Dariusz Michalak

Personal information
- Full name: Dariusz Michalak
- Date of birth: 21 July 1966 (age 58)
- Place of birth: Poland
- Height: 1.78 m (5 ft 10 in)
- Position(s): Midfielder

Youth career
- Stal Stalowa Wola

Senior career*
- Years: Team / Apps / (Gls)
- 0000–1988: Stal Stalowa Wola / 0 / (0)
- 1988: Sokół Nisko
- 1989–1993: Stal Stalowa Wola / 4 / (0)
- 1993–1994: Błękitni Kielce
- 1994–1995: Stal Stalowa Wola / 21 / (2)
- 1995: Stal Sanok
- 1995–1996: Stal Stalowa Wola
- 1996–1997: Łada Biłgoraj
- 1997–1998: Tłoki Gorzyce
- 1998: Avia Świdnik
- 1999–2000: Dynovia Dynów
- 2000–2001: Górnovia Górno
- 2001–2003: Resovia
- 2003: Stal Stalowa Wola
- 2004: Górnovia Górno
- 2004–2006: Sokół Nisko

Managerial career
- 2004–2006: Sokół Nisko (player-manager)

= Dariusz Michalak =

Polish footballer

Dariusz Michalak (born 21 July 1966) is a Polish former footballer who played as a midfielder.

==Career==
From the age of 7, he trained football in Stal Stalowa Wola, of which he is a home-grown. Among his coaches was Rudolf Patkoló. In the colors of "Stalówka" he was promoted twice to Ekstraklasa (1990–91 and 1993–94 seasons). He had his direct share in the first of these successes, when on June 19, 1991, in the last game of the I liga season, which was also a derby match with Siarka Tarnobrzeg, he scored a goal (as Stal won 2-0), thus ensuring Stal's first place competitions. In the colors of Stal he played in the highest league of the 1991–92 and 1994–95 editions. In total, he played 25 games in Ekstraklasa, in which he scored two goals.

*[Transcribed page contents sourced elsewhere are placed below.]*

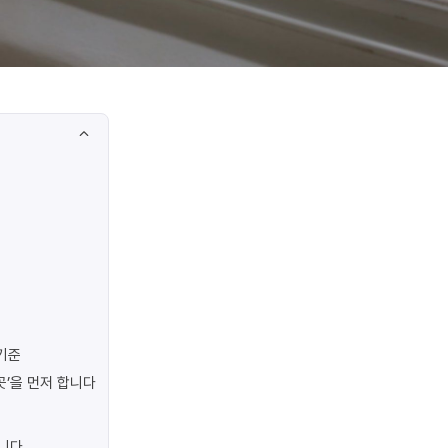
기준
곳’을 먼저 합니다
합니다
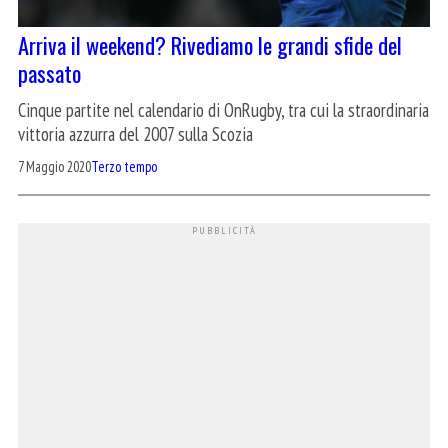
Arriva il weekend? Rivediamo le grandi sfide del
passato
Cinque partite nel calendario di OnRugby, tra cui la straordinaria
vittoria azzurra del 2007 sulla Scozia
7 Maggio 2020
Terzo tempo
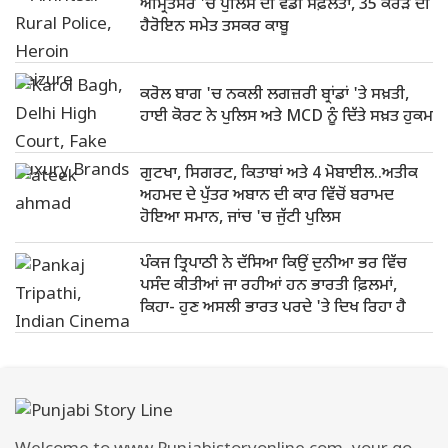
ਅੰਮ੍ਰਿਤਸਰ 'ਚ ਪੁਲਿਸ ਦੀ ਵੱਡੀ ਸਫ਼ਲਤਾ, 35 ਕਰੋੜ ਦੀ
ਹੈਰੋਇਨ ਸਮੇਤ ਤਸਕਰ ਕਾਬੂ
ਕਰੋਲ ਬਾਗ 'ਚ ਨਕਲੀ ਲਗਜ਼ਰੀ ਬ੍ਰਾਂਡਾਂ 'ਤੇ ਸਖ਼ਤੀ,
ਹਾਈ ਕੋਰਟ ਨੇ ਪੁਲਿਸ ਅਤੇ MCD ਨੂੰ ਦਿੱਤੇ ਸਖ਼ਤ ਹੁਕਮ
ਗੁਟਖਾ, ਸਿਗਰਟ, ਕਿਤਾਬਾਂ ਅਤੇ 4 ਮੋਬਾਈਲ..ਅਤੀਕ
ਅਹਮਦ ਦੇ ਪੁੱਤਰ ਅਬਾਨ ਦੀ ਕਾਰ ਵਿੱਚੋਂ ਬਰਾਮਦ
ਹੋਇਆ ਸਮਾਨ, ਜਾਂਚ 'ਚ ਜੁੱਟੀ ਪੁਲਿਸ
ਪੰਕਜ ਤ੍ਰਿਪਾਠੀ ਨੇ ਦੱਸਿਆ ਕਿਉਂ ਦੁਨੀਆ ਭਰ ਵਿੱਚ
ਪਸੰਦ ਕੀਤੀਆਂ ਜਾ ਰਹੀਆਂ ਹਨ ਭਾਰਤੀ ਫ਼ਿਲਮਾਂ,
ਕਿਹਾ- ਹੁਣ ਅਸਲੀ ਭਾਰਤ ਪਰਦੇ 'ਤੇ ਦਿਖ ਰਿਹਾ ਹੈ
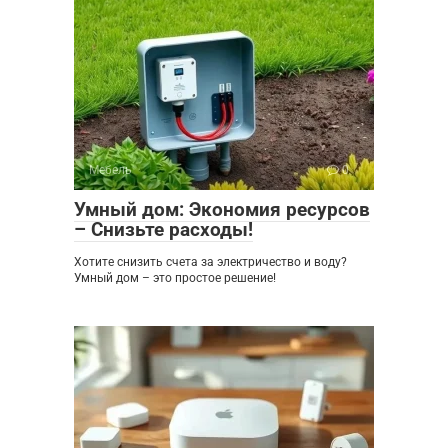
Мебель
0
Умный дом: Экономия ресурсов
– Снизьте расходы!
Хотите снизить счета за электричество и воду?
Умный дом – это простое решение!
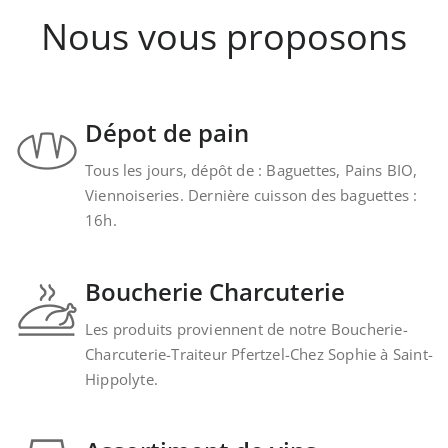
Nous vous proposons
Dépot de pain
Tous les jours, dépôt de : Baguettes, Pains BIO,
Viennoiseries. Dernière cuisson des baguettes :
16h.
Boucherie Charcuterie
Les produits proviennent de notre Boucherie-
Charcuterie-Traiteur Pfertzel-Chez Sophie à Saint-
Hippolyte.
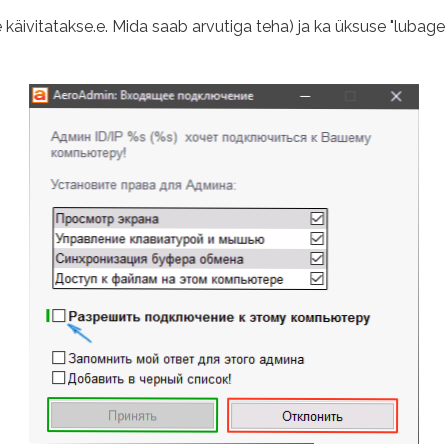
e käivitatakse.e. Mida saab arvutiga teha) ja ka üksuse "lubage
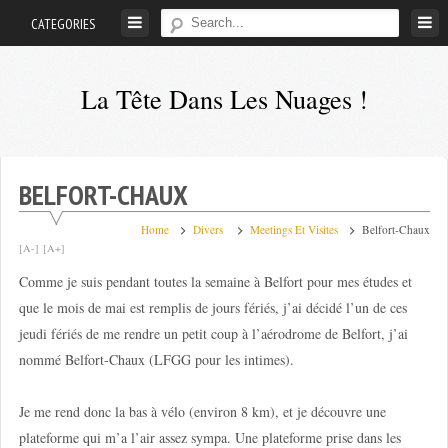
Skip
CATEGORIES
to
content
La Tête Dans Les Nuages !
Mes
aventures
de
BELFORT-CHAUX
petit
pilote
Home
Divers
Meetings Et Visites
Belfort-Chaux
[A-]
[A+]
privé
Comme je suis pendant toutes la semaine à Belfort pour mes études et
;-)
que le mois de mai est remplis de jours fériés, j’ai décidé l’un de ces
jeudi fériés de me rendre un petit coup à l’aérodrome de Belfort, j’ai
nommé Belfort-Chaux (LFGG pour les intimes).
Je me rend donc la bas à vélo (environ 8 km), et je découvre une
plateforme qui m’a l’air assez sympa. Une plateforme prise dans les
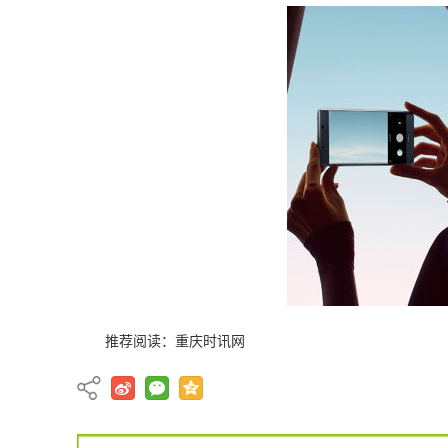
推荐阅读：
重庆时讯网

In the summer of 1995 he became a player of the III liga side Stal Sanok for the 1995–96 season. After the autumn round in this team he returned to Stal Stalowa Wola. He was an active footballer until the age of 40 as the Sokół Nisko's player. He was a right-footed athlete.

After retiring from professional football, he worked in Huta Stalowa Wola. As a coach, he led the Sokół Nisko junior team and was a playing coach for the senior team until 2006. He was also the coach of youth groups in his home Stal Stalowa Wola.

==Private life==
He is the son of Jan Michalak, the ZKS Stal Stalowa Wola's boxer.